DDoS

Denial-of-Service & Distributed Denial-of-Service Attacks

/in /by

A denial-of-service attack overwhelms the system’s resources so that it cannot respond to service requests. A distributed denial-of-service attack is also an attack on system’s resources, but it is launched from a considerable number of other host machines that are infected by malicious software all controlled by the perpetrator.

Unlike attacks that are designed to enable the attacker to gain or increase access, denial-of-service does not provide direct benefits for attackers, unless the attacked resource belongs to a business competitor, then the benefit to the hacker is real and measurable. Another purpose of a DoS attack can be to take a system offline so that a different kind of attack can be subsequently launched.

There are several types of DoS and DDoS attacks. The most common are ping-of-death attacks, TCP SYN flood attacks, teardrop attacks, smurf attacks, and botnets.

Ping of death attacks

This type of attack uses IP packets to ping a system with a packet size of over the maximum of 65,535 bytes. IP packets of this size are not allowed, so the attacker will fragment the IP packet. Once the target system reassembles the packet, it can experience buffer overflows making the system vulnerable.

Ping of death attacks can be avoided by using a firewall that checks the total size of fragmented IP packets.

TCP SYN flood attacks

This type of cyberattack aims to make a server unavailable to legitimate traffic by consuming all available server resources. The attacker floods the target system’s connection queue with initial connection request (SYN) packets, but it does not respond when the attacked system replies to those requests. This causes the victim’s system to time out while waiting for the response from the attacker’s device, which makes the system unavailable when the connection queue fills up.

To counter such cyberattacks, you should consider setting up a firewall to stop inbound SYN packets and you can also increase the size of the connection queue while decreasing the timeout interval on open connections.

Teardrop attacks

This attack involves sending fragmented packets to a machine. The attacked system attempts to reconstruct packets during the process but fails and eventually crashes.

If you do not have patches to protect against teardrop attacks, then you should disable SMBv2, and block ports 139 and 445.

Smurf attacks

By utilizing IP spoofing and Internet Control Message Protocol (ICMP) echo requests, hackers can overwhelm a target network with traffic. These ICMP requests originate from a spoofed “victim” address. For instance, if the victim’s IP address is 10.0.0.90, the attacker would spoof an ICMP echo request from 10.0.0.90 to the broadcast address 10.255.255.255. This request would go to all IPs in the range, with all the responses going back to 10.0.0.90, overwhelming the network. Unfortunately, this process can be automated to generate huge amounts of fraudulent network traffic.

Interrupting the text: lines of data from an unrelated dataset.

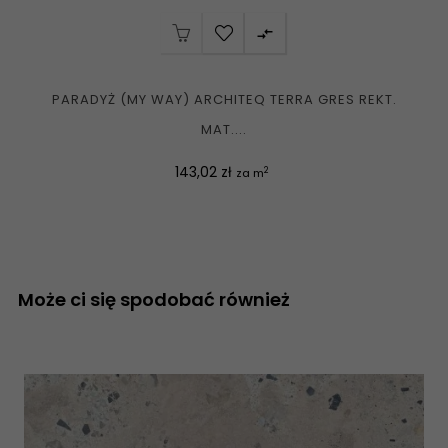

PARADYŻ (MY WAY) ARCHITEQ TERRA GRES REKT.
MAT....
Cena
143,02 zł
2
za m
Może ci się spodobać również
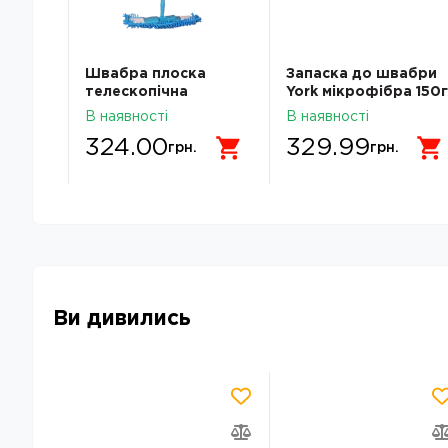
ric з
Швабра плоска
Запаска до швабри
 см
телескопічна
York мікрофібра 150г
а
BuroClean 10300107
077020
В наявності
В наявності
20 см
324.00
329.99
грн.
грн.
Ви дивились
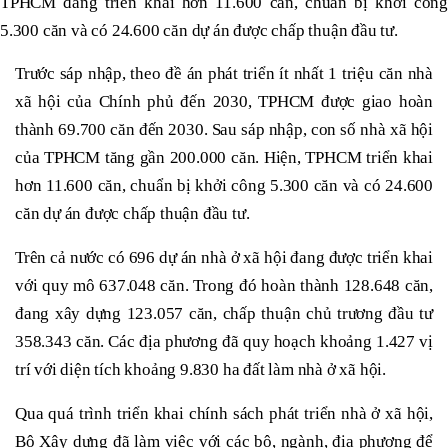
TPHCM đang triển khai hơn 11.600 căn, chuẩn bị khởi công
5.300 căn và có 24.600 căn dự án được chấp thuận đầu tư.
Trước sáp nhập, theo đề án phát triển ít nhất 1 triệu căn nhà
xã hội của Chính phủ đến 2030, TPHCM được giao hoàn
thành 69.700 căn đến 2030. Sau sáp nhập, con số nhà xã hội
của TPHCM tăng gần 200.000 căn. Hiện, TPHCM triển khai
hơn 11.600 căn, chuẩn bị khởi công 5.300 căn và có 24.600
căn dự án được chấp thuận đầu tư.
Trên cả nước có 696 dự án nhà ở xã hội đang được triển khai
với quy mô 637.048 căn. Trong đó hoàn thành 128.648 căn,
đang xây dựng 123.057 căn, chấp thuận chủ trương đầu tư
358.343 căn. Các địa phương đã quy hoạch khoảng 1.427 vị
trí với diện tích khoảng 9.830 ha đất làm nhà ở xã hội.
Qua quá trình triển khai chính sách phát triển nhà ở xã hội,
Bộ Xây dựng đã làm việc với các bộ, ngành, địa phương để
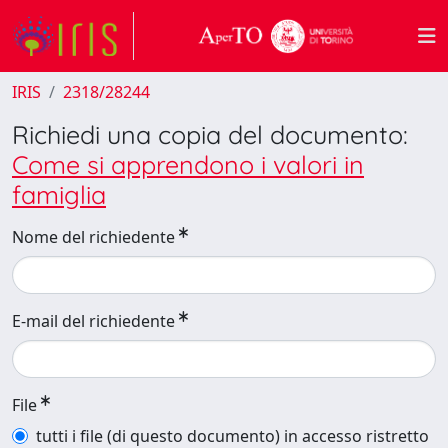
IRIS
2318/28244
Richiedi una copia del documento:
Come si apprendono i valori in
famiglia
Nome del richiedente
E-mail del richiedente
File
tutti i file (di questo documento) in accesso ristretto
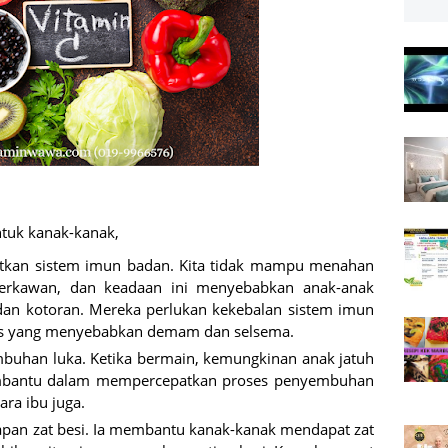
ntuk kanak-kanak,
tkan sistem imun badan. Kita tidak mampu menahan
berkawan, dan keadaan ini menyebabkan anak-anak
 dan kotoran. Mereka perlukan kekebalan sistem imun
irus yang menyebabkan demam dan selsema.
mbuhan luka. Ketika bermain, kemungkinan anak jatuh
embantu dalam mempercepatkan proses penyembuhan
ra ibu juga.
apan zat besi. Ia membantu kanak-kanak mendapat zat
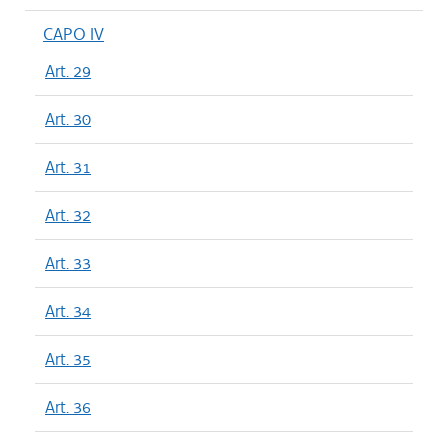
CAPO IV
Art. 29
Art. 30
Art. 31
Art. 32
Art. 33
Art. 34
Art. 35
Art. 36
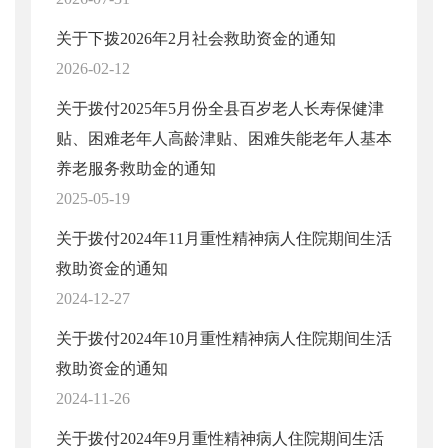
关于下拨2026年2月社会救助资金的通知
2026-02-12
关于拨付2025年5月份全县百岁老人长寿保健津
贴、困难老年人高龄津贴、困难失能老年人基本
养老服务救助金的通知
2025-05-19
关于拨付2024年11月重性精神病人住院期间生活
救助资金的通知
2024-12-27
关于拨付2024年10月重性精神病人住院期间生活
救助资金的通知
2024-11-26
关于拨付2024年9月重性精神病人住院期间生活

To protect your devices from a smurf attack, you should disable IP-directed broadcasts on the routers. This will prevent the ICMP echo broadcast request at the network devices. Another solution would be to configure the end systems to not respond to ICMP packets from broadcast addresses.

Botnets

Botnets are a network of computers infected with malware under the hacker’s control. These bots are used to execute attacks against a victim’s system, often overwhelming the target system’s bandwidth and processing capabilities. These DDoS attacks are difficult to trace because botnets are located in different geographic locations.

Botnets can be mitigated by RFC3704 filtering that denies traffic from spoofed addresses and traces traffic to its correct source.

Another solution is black hole filtering, which rejects undesirable traffic before it enters a network.

Conclusion

NetScout Systems, a network performance software vendor, reported that in the first half of 2021, threat actors launched 5.4 million DDoS attacks. More than 50% of those were DDoS extortion attacks in the financial industry.

According to Kaspersky, in the last quarter of 2021, the total number of DoS attacks increased by 52%, compared to previous quarter, and 4.5 times higher than in Q4 of 2020.

As businesses and financial institutions evolve, it is essential to have a cybersecurity strategy in place that includes not only professional human intervention, but also automated solutions that can detect and block modern DDoS attacks.